Richard Losick

Studying the molecular mechanisms by which cells switch identity was a passion throughout Prof. Losick's career. He tackled this problem in a primitive organism, a bacterium that can either grow and divide or transform itself into a dormant cell known as a spore.
Making a spore involves two cells, one that will become the spore and one that nurtures the developing spore. Prof. Losick and his colleagues discovered mechanisms by which a cell divides asymmetrically to give rise to the developing spore and the nurturing cell. They discovered an important class of regulatory proteins that controls the expression of large blocks of genes during spore formation and as we now know in many other kinds of bacteria as well. They elucidated exquisitely intricate mechanisms orchestrating the expression of hundreds of genes and ensuring that they are switched on at the right time and the right place.
Dr. Losick and his colleagues also discovered that the protein products of those genes have distinctive subcellular addresses and localize in a choreographed movement, that the developing spore and the nurturing cell talk to each other in a chemical code that keeps events in one cell in register with events in the sister cell, and elucidated the molecular mechanisms by which these conversations takes place. Understanding bacteria is important to humanity because microbes are both beneficial and the causative agent of many diseases. The human body is a host to ten times more bacteria than human cells and bacteria are important agents of change in our environment and in Earth's history. Some microbes are pathogens whereas others are sources of medicines. Fundamental studies of bacteria inform efforts to combat infections and to harness the microbial world for the benefit of humanity.
Richard Losick is the Maria Moors Cabot Professor of Biology, a Harvard College Professor, and a Howard Hughes Medical Institute Professor in the Faculty of Arts & Sciences at Harvard University. He received his AB in Chemistry at Princeton University and his PhD in Biochemistry at the Massachusetts Institute of Technology.
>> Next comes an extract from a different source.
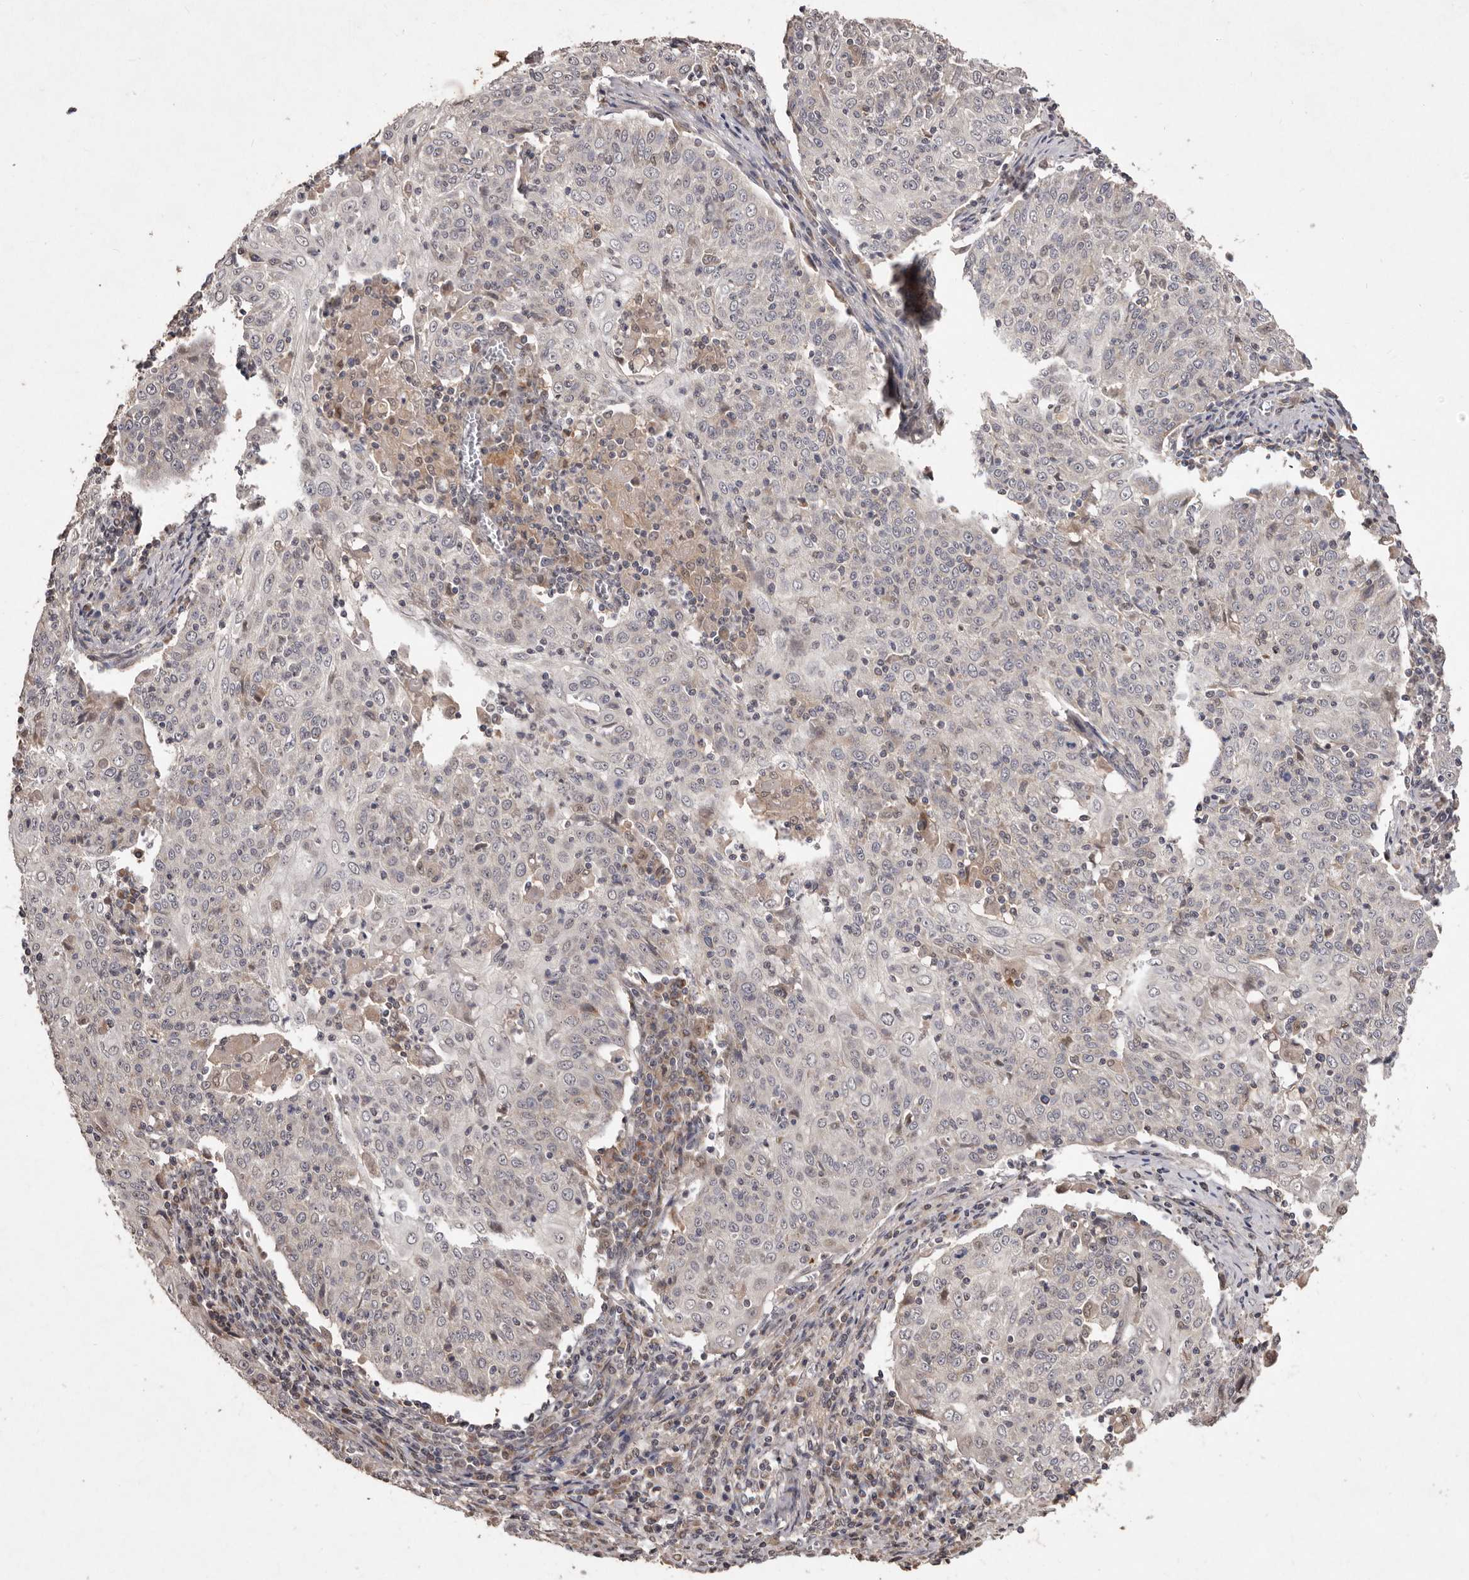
{"staining": {"intensity": "negative", "quantity": "none", "location": "none"}, "tissue": "cervical cancer", "cell_type": "Tumor cells", "image_type": "cancer", "snomed": [{"axis": "morphology", "description": "Squamous cell carcinoma, NOS"}, {"axis": "topography", "description": "Cervix"}], "caption": "Image shows no significant protein expression in tumor cells of cervical squamous cell carcinoma. Brightfield microscopy of immunohistochemistry (IHC) stained with DAB (3,3'-diaminobenzidine) (brown) and hematoxylin (blue), captured at high magnification.", "gene": "FLAD1", "patient": {"sex": "female", "age": 48}}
Upon completion of his graduate work, Professor Losick was named a Junior Fellow of the Harvard Society of Fellows when he began his studies on RNA polymerase and the regulation of gene transcription in bacteria. Professor Losick is a past Chairman of the Departments of Cellular and Developmental Biology and Molecular and Cellular Biology at Harvard University. He received the Camille and Henry Dreyfuss Teacher-Scholar Award, and he is a member of the National Academy of Sciences, a Fellow of the American Academy of Arts and Sciences, a Member of the American Philosophical Society, a Fellow of the American Association for the Advancement of Science, a Fellow of the American Academy of Microbiology, and a former Visiting Scholar of the Phi Beta Kappa Society. He is 2007 recipient of the Selman A. Waksman Award of the National Academy of Sciences.